Je n'avais plus accès à certaines informations et, en matière de communication, je me trouvais en opposition totale avec certains services de l'État. Je ne disposais par ailleurs pas non plus du soutien nécessaire.
J'étais en outre quasiment interdit de séjour en Guadeloupe, même si ce processus a connu différentes étapes. Les difficultés sont apparues à partir du moment où le Liyannaj Kont Pwofitasyon est arrivé sur le terrain : il ne fallait plus parler de chlordécone car cela revenait, m'a-t-on dit alors, à faire grandir cette formation au détriment de l'État et à lui donner des moyens de le maltraiter. Or à mon sens, précisément, moins l'on parlait de chlordécone, plus on risquait d'attiser le feu.
J'ai au cours de la période suivante essayé de faire un peu plus bouger les choses en Guadeloupe, afin que celle-ci atteigne le même niveau de vigilance que la Martinique. Le préfet concerné m'a alors apostrophé en ces termes : « Enfin, monsieur Godard, je n'entends jamais parler de chlordécone sur le terrain, que ce soit de la part du public, des associations, des professionnels ou de quiconque : ce n'est donc pas sur ce sujet que je vais mobiliser mes services. » Or mon action visait à demander des efforts supplémentaires à ses services, notamment à la DAAF, afin qu'elle lance de nouveaux contrôles en matière de pêches.

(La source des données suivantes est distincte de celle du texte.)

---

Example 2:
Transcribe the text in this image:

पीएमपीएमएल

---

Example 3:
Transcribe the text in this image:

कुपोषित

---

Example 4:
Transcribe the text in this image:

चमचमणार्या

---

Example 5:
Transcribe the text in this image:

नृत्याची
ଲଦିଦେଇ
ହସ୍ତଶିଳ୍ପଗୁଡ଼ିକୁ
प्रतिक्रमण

En 2012, j'ai eu beaucoup de mal à faire accepter en Guadeloupe le colloque que nous avons organisé avec tous les chercheurs spécialistes d'agro-environnement afin de faire le point sur les recherches menées. Le colloque de 2018 n'a pas été le premier organisé sur le sujet, même s'il a, certes, abordé la question de la santé qui ne l'avait pas été sous la même forme par son devancier.
En 2012, un colloque de deux jours avait, tant en Martinique qu'en Guadeloupe, présenté tous les résultats acquis par la recherche agro-environnementale. Le préfet de Guadeloupe avait fini par organiser la manifestation, mais, comme il me l'a dit, le pistolet sur la tempe – dans la mesure où elle avait eu lieu en Martinique, il était en effet impensable qu'elle n'ait pas lieu en Guadeloupe, même s'il y était initialement totalement opposé.

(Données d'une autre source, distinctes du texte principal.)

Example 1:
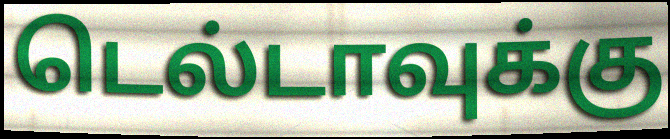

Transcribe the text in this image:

டெல்டாவுக்கு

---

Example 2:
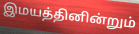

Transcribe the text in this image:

இமயத்தினின்றும்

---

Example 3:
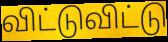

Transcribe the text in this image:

விட்டுவிட்டு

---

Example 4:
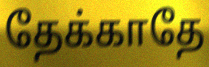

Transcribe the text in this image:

தேக்காதே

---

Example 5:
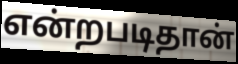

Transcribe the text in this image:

என்றபடிதான்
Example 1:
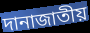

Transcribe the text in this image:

দানাজাতীয়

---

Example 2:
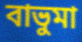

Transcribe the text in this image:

বাভুমা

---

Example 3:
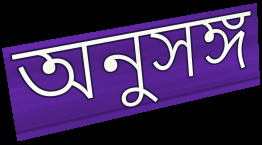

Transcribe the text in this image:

অনুসঙ্গ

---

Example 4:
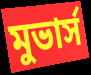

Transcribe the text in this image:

মুভার্স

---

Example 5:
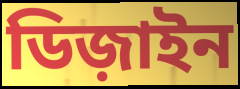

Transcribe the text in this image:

ডিজ়াইন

Lors du débat qui a suivi les exposés des chercheurs, les associations ont pourtant fait montre d'un grand intérêt pour la question, ce qui a occasionné un revirement. La préfecture de Guadeloupe s'est ensuite en quelque sorte plainte de mon action auprès du ministère de l'intérieur, car celle-ci constituait désormais selon elle presque un frein ! Elle a, à cette occasion, demandé de gérer le PITE de façon indépendante, afin de pouvoir l'utiliser comme elle l'entendait. Je m'opposais en effet à certaines de ses initiatives en la matière – je pense à la prise en charge de carcasses à l'abattoir, question sur laquelle j'ai dû consulter le niveau national – pour des raisons tenant à la cohérence de l'action publique entre les deux îles.
Un directeur de la mer en poste en Guadeloupe s'est en outre plaint de mon action, arguant que le préfet de Martinique avait auprès de lui un chargé de mission interrégional qui travaillait essentiellement pour la Martinique et non pour la Guadeloupe. Cette anecdote vous donne une idée de l'ambiance sur place.